Maybe a decade ago this would have been kind of cool, given all the mapping it would require, and especially with the show-off camera moves thrown in. But since that kind of software is readily available, and in fact there are programs that will do even flashier stuff on the market, the first time these massive names appear it’s puzzling, and every instance after become just plain annoying.
After all that there’s just one last point to flag up. It had me raise an eyebrow, and to see if any other people got it I mentioned it to H when we sat down for a beer recently. You see, the pilot involves a commercial airliner than pitches down at Logan airport. I told H this, added a few more details and he came back with, “That sounds like the first episode of Department S.” Exactly. Then the second episode of Fringe has a woman give birth to a baby that grows into an adult in minutes.
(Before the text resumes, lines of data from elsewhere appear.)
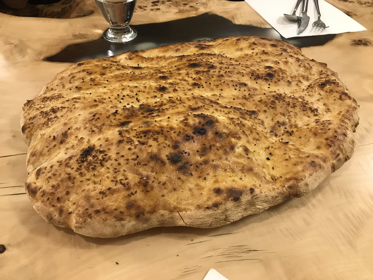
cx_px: 186
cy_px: 140
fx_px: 302
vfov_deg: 49.7
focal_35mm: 28
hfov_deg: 63.4
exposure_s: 1/17
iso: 40
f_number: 1.8
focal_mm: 3.99
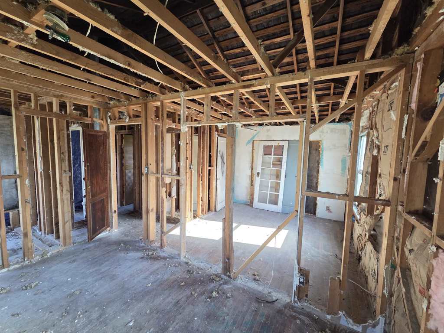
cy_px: 166
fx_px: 167
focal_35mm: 13
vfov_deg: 89.9
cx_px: 222
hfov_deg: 106.2
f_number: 2.2
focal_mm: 2.2
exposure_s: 1/359
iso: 640
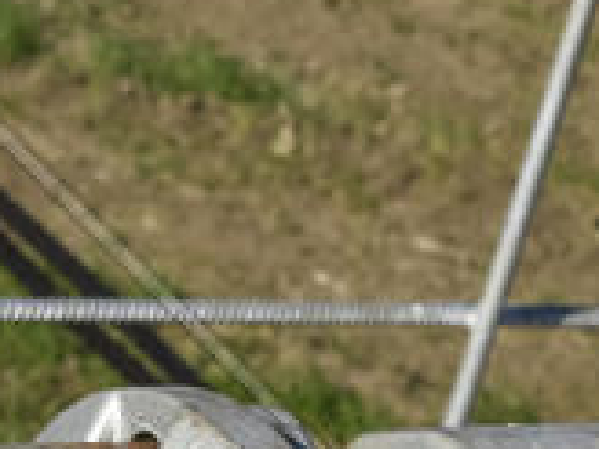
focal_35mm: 229
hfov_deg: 8.5
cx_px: 869
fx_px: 3963
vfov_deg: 6.2
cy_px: 1004
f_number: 8
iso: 100
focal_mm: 30
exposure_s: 1/500
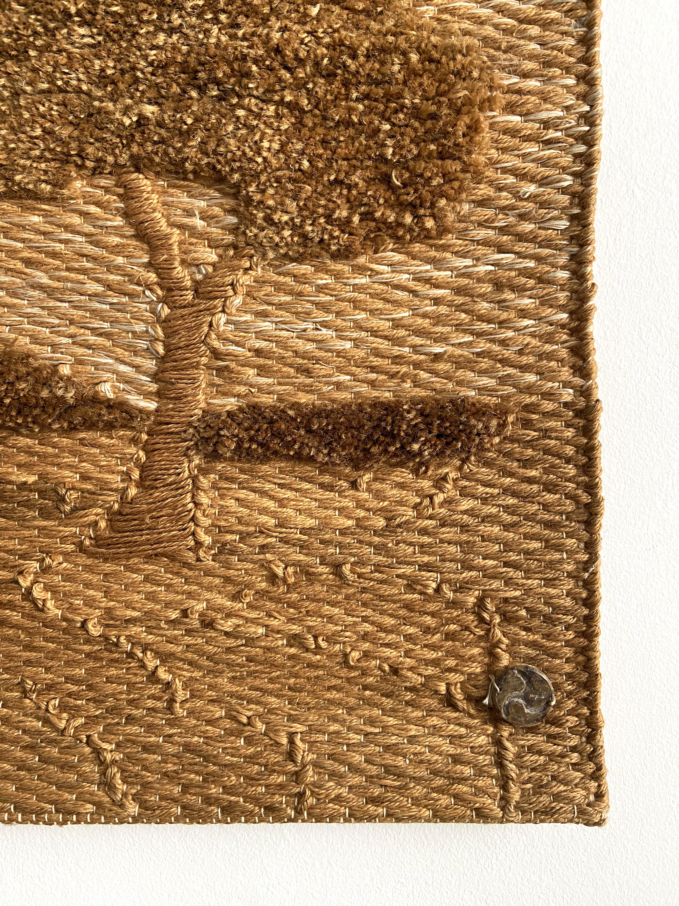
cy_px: 453
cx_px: 340
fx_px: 680
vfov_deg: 67.3
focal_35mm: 26
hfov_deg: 53.1
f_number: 1.8
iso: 200
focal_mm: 4.25
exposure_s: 1/60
He flagged up the Alpha Child episode of Space:1999. Right again.
Apart from all the other nonsense with the scientist and the cow and the legends, they’re getting plots from Lew Grade’s old ITC shows. I’m not sure which is the scariest? Anyway, Sky has paid good money for the show so it’s turning up on Sky One sometime soon.
The other big bad science show is a US adaptation of Stephen Gallagher’s Eleventh Hour with Rufus Sewell in the Patrick Stewart role. This looks a far better bet, but a recent comment from one of the producers had raised a cause for concern. Not so much about the show, it’s more about how these Hollywood types view their country as consisting of the West Coast, East Coast and the flyover States in between.
Talking about the differences between the UK and US versions on Sci Fi Wire, Executive Producer Cyrus Voris states:
...like, if you go to the English countryside, you can buy more that people are cut off from stuff in terms of some of the scientific crisis and ideas. We went through a whole thing on an episode that they're shooting now, which has to do with an outbreak of a smallpox hybrid. The big thing was “Where do you set it?” Because if you set it in New York City, it's unbelievable that the entire city wouldn't come to a stop and be shut down in, like, four or five hours.
It became, like, “OK, we have to find someplace in the U.S. [where] it's a little more believable that the story can play out in the way it needs to for drama.” I think they had a little easier time in the British version of doing that. If there's some little town, some coal-mining town out in the middle of the British countryside, you can believe a little bit more that stuff can get a little crazier, as opposed to some part in the U.S.
Wait a second; has this guy just said that Britain has more rural and isolated communities than America? Somebody needs to buy him a gift certificate from Rand McNally.